◆ INPUT DATA ◆
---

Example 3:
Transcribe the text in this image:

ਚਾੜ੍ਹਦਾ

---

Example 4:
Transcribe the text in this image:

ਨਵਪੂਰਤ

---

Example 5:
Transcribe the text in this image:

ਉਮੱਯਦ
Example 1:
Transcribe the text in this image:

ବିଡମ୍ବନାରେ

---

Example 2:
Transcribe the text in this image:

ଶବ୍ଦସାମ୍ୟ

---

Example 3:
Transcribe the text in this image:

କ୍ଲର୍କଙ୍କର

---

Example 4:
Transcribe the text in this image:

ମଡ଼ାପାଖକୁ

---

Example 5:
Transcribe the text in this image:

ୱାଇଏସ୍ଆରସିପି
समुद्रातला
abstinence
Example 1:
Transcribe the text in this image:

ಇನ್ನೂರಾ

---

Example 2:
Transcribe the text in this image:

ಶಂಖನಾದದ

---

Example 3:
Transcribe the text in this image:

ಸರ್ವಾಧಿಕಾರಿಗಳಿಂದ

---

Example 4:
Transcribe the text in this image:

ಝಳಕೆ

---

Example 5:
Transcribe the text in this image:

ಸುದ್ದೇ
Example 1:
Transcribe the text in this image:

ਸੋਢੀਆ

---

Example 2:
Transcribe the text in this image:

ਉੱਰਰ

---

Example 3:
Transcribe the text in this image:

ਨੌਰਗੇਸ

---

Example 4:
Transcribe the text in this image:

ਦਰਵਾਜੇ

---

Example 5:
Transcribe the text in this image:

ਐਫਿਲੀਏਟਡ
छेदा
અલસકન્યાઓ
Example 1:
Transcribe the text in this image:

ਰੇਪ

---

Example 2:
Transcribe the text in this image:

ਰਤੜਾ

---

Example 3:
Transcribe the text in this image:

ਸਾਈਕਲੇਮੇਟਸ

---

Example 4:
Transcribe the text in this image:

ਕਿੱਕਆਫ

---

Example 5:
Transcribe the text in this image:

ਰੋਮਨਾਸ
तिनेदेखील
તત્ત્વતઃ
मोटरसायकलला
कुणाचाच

◆ EXERCISE DIRECTIONS ◆
Each record is to be retyped exactly as it appears.

◆ TASK RESPONSE ◆
---

Example 3:
Transcribe the text in this image:

ਚਾੜ੍ਹਦਾ

---

Example 4:
Transcribe the text in this image:

ਨਵਪੂਰਤ

---

Example 5:
Transcribe the text in this image:

ਉਮੱਯਦ
Example 1:
Transcribe the text in this image:

ବିଡମ୍ବନାରେ

---

Example 2:
Transcribe the text in this image:

ଶବ୍ଦସାମ୍ୟ

---

Example 3:
Transcribe the text in this image:

କ୍ଲର୍କଙ୍କର

---

Example 4:
Transcribe the text in this image:

ମଡ଼ାପାଖକୁ

---

Example 5:
Transcribe the text in this image:

ୱାଇଏସ୍ଆରସିପି
समुद्रातला
abstinence
Example 1:
Transcribe the text in this image:

ಇನ್ನೂರಾ

---

Example 2:
Transcribe the text in this image:

ಶಂಖನಾದದ

---

Example 3:
Transcribe the text in this image:

ಸರ್ವಾಧಿಕಾರಿಗಳಿಂದ

---

Example 4:
Transcribe the text in this image:

ಝಳಕೆ

---

Example 5:
Transcribe the text in this image:

ಸುದ್ದೇ
Example 1:
Transcribe the text in this image:

ਸੋਢੀਆ

---

Example 2:
Transcribe the text in this image:

ਉੱਰਰ

---

Example 3:
Transcribe the text in this image:

ਨੌਰਗੇਸ

---

Example 4:
Transcribe the text in this image:

ਦਰਵਾਜੇ

---

Example 5:
Transcribe the text in this image:

ਐਫਿਲੀਏਟਡ
छेदा
અલસકન્યાઓ
Example 1:
Transcribe the text in this image:

ਰੇਪ

---

Example 2:
Transcribe the text in this image:

ਰਤੜਾ

---

Example 3:
Transcribe the text in this image:

ਸਾਈਕਲੇਮੇਟਸ

---

Example 4:
Transcribe the text in this image:

ਕਿੱਕਆਫ

---

Example 5:
Transcribe the text in this image:

ਰੋਮਨਾਸ
तिनेदेखील
તત્ત્વતઃ
मोटरसायकलला
कुणाचाच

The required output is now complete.